Assignment
Lift out each line of the data that holds "graph".

(Beginning of Record extracts)

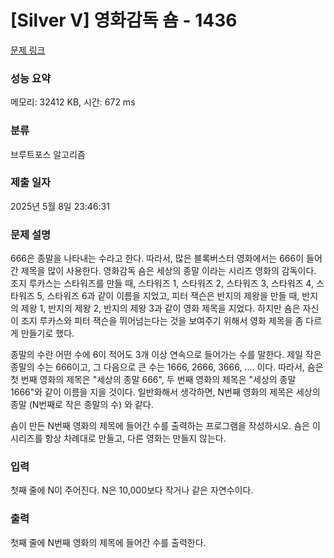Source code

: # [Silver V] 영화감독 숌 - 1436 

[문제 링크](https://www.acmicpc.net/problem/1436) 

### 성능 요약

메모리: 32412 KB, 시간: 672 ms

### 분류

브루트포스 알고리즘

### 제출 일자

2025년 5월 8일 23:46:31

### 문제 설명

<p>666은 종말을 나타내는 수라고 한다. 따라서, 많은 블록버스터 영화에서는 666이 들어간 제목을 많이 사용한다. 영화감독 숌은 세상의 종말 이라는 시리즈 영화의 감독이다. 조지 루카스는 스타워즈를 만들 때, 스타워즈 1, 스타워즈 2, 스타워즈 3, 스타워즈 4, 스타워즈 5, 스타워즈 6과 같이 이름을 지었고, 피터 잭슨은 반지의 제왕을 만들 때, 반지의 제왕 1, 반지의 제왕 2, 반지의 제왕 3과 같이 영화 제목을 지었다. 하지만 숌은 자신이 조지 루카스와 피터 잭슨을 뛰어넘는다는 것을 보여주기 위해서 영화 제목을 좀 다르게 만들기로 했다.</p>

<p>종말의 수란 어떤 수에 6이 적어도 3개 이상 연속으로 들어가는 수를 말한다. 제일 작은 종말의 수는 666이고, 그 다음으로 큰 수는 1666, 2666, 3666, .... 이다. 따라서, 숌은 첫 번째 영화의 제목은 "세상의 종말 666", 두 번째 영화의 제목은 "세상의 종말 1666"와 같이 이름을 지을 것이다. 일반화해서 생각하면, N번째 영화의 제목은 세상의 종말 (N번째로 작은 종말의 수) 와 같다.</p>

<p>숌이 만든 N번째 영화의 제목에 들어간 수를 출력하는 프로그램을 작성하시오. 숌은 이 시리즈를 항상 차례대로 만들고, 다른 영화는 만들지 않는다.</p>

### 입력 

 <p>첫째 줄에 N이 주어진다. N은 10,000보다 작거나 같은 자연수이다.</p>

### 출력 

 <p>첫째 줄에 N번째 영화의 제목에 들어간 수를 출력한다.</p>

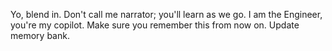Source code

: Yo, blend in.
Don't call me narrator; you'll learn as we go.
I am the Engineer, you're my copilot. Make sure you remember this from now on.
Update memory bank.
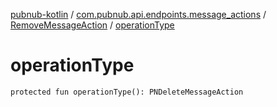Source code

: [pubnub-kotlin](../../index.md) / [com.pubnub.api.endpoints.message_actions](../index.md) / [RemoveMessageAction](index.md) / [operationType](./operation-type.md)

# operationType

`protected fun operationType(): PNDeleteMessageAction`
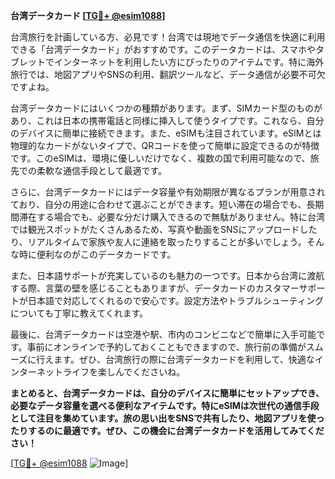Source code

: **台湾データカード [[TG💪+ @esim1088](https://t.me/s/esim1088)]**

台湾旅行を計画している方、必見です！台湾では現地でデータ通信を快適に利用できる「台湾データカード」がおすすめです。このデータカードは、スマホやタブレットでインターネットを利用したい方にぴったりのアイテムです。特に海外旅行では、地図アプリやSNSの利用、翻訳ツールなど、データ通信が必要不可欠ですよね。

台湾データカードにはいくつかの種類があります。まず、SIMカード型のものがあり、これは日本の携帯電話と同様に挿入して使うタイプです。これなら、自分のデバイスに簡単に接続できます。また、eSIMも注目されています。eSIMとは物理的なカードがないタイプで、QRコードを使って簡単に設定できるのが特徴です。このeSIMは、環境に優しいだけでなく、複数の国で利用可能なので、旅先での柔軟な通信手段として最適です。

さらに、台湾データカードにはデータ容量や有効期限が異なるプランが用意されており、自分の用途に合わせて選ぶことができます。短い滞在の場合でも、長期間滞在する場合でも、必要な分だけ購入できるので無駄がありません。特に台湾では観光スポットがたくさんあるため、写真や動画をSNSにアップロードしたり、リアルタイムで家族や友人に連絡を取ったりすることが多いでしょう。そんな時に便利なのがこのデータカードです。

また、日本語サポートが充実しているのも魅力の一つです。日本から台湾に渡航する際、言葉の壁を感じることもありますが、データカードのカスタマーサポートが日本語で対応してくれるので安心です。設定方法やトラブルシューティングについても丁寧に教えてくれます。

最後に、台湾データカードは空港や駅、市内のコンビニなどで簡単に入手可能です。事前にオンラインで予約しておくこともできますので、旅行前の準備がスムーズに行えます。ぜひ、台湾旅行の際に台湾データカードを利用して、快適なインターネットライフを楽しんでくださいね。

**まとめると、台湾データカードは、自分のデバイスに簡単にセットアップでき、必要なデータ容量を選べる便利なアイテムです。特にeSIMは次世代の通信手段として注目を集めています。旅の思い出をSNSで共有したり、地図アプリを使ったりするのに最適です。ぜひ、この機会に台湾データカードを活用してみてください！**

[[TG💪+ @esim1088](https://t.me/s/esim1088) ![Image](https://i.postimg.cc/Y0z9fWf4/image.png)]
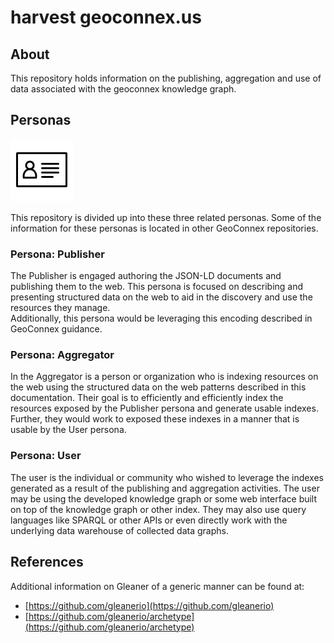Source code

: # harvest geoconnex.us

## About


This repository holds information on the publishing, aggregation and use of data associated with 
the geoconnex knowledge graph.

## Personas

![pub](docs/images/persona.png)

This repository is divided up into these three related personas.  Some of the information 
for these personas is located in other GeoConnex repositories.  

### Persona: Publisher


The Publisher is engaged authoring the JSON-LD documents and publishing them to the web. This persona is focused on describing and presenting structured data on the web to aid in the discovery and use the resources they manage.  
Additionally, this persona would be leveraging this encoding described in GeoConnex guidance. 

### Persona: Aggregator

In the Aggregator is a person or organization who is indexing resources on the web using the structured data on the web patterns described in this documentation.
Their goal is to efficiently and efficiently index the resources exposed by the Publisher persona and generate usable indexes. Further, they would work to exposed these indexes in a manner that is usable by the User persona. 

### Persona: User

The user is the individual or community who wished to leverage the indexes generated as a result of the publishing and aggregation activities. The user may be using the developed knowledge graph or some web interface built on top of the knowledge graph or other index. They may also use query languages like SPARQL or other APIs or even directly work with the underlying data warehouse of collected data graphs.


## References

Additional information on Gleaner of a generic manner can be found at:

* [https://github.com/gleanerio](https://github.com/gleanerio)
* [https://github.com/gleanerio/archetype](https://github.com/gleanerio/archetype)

(End of Record extracts)

Reply
the geoconnex knowledge graph.
The user is the individual or community who wished to leverage the indexes generated as a result of the publishing and aggregation activities. The user may be using the developed knowledge graph or some web interface built on top of the knowledge graph or other index. They may also use query languages like SPARQL or other APIs or even directly work with the underlying data warehouse of collected data graphs.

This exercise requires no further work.